There is an example of channel used for Mutex, but as commented:
While channels provides a nice solution to protected data, it is a less efficient solution in the case of one writer and many readers.
This threads adds:
If you're sharing data, and never block in the locked section, just use a mutex.
Mutexes are really cheap in the non-blocking case.
If you have some shared service that does something complicated or long, and it has to be serialized, consider giving it its own goroutine that takes requests from a channel and sends replies back when done. Usually you send a struct
with the input parameters and
a channel object to be used for the reply.
This works a lot like RPC.
Channels are for communication, not locking.
If you're sending meaningless data over a channel for locking purposes only, you're
probably overcomplicating things.
VonC has described the specific reasons behind the results you have observed. In simple cases, mutexes are efficient because they are minimalist, channels less so because there is much more to be done, especially in your example code with the data being constructed as Response
instances.
Your test program could easily lead to the naive conclusion that mutexes are all you need, shared memory is sufficient, and channels are a wasteful and unnecessary nice idea. So why do the Go originators recommend sharing memory by communicating, instead of communicating by sharing memory?
Concurrency is about much more than just locking shared data. The whole premise behind Communicating Sequential Processes (CSP) is that systems fundamentally consist of processes (a.k.a. goroutines here) that do things, interacting with each other and with the outside world through the exchange of events, and these events may be messages carrying information. This model is recursive: processes themselves may contain smaller processes that do things, interacting with each other through the exchange of events.
So the channel communication model that Go supports as a key part of the language is scalable. It is possible to describe concurrent components at the small scale and use components to build up larger components, and so on. You can naturally describe very highly concurrent systems this way.
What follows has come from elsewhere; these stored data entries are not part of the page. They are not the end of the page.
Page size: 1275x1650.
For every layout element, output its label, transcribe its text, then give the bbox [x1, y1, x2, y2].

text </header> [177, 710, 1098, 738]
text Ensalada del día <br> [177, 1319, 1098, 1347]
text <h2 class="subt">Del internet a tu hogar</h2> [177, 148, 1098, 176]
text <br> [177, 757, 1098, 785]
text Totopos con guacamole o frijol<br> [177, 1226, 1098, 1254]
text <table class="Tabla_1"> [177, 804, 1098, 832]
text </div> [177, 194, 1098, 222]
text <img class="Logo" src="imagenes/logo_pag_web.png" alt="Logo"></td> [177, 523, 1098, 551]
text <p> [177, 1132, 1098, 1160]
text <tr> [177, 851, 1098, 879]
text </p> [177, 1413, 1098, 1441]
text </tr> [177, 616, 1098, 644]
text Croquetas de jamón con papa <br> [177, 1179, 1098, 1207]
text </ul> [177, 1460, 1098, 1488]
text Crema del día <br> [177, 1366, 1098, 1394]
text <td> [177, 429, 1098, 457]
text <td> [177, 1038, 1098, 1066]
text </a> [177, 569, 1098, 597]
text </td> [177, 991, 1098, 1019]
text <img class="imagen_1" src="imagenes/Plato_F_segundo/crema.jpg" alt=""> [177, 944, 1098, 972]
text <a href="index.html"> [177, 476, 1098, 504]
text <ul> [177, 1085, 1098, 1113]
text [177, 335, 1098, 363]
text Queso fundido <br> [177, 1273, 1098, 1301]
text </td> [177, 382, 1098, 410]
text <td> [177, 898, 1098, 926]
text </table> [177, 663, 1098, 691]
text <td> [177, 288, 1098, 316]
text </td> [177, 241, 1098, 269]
If you try to design concurrent systems using only mutexes, you will be frustrated and find you have to write mostly-sequential code. The resulting performance might be better in some cases, but there might be a significant counter cost in terms of expressiveness of the system and scope for parallel execution.
If you start a design thinking about how the shared data will be protected from race conditions, you will steer yourself into a design that suit mutexes, for which channels are too inefficient so have no relevance.
The simple case of multi-reader one-writer shared data comes up often enough to be worth reaching for the mutex solution. But sometimes this might mean overlooking a more general solution based on a service that has multiple clients.
Ultimately, all software design requires trade-offs to be assessed and decisions to be made one way or the other. In Go, you have the choice of using channels and composition of processes (i.e. goroutines) when appropriate. Very few other languages offer this. (Occam is the only one I know of that performs at least as well as Go).
It does matter which one you use. A channel is one-off, read/write on shared data. If you need some shared data to stick after initializing it one time, then you'll have to set some kind of variable and seize it with a lock. An example could be a stop channel.
// thread two spawned right before thread one reached the stop case.
select {
case <-stop // thread one reaches stop case and does stuff.
// do stuff
default: // a few nanoseconds later, thread two breaches the stop case.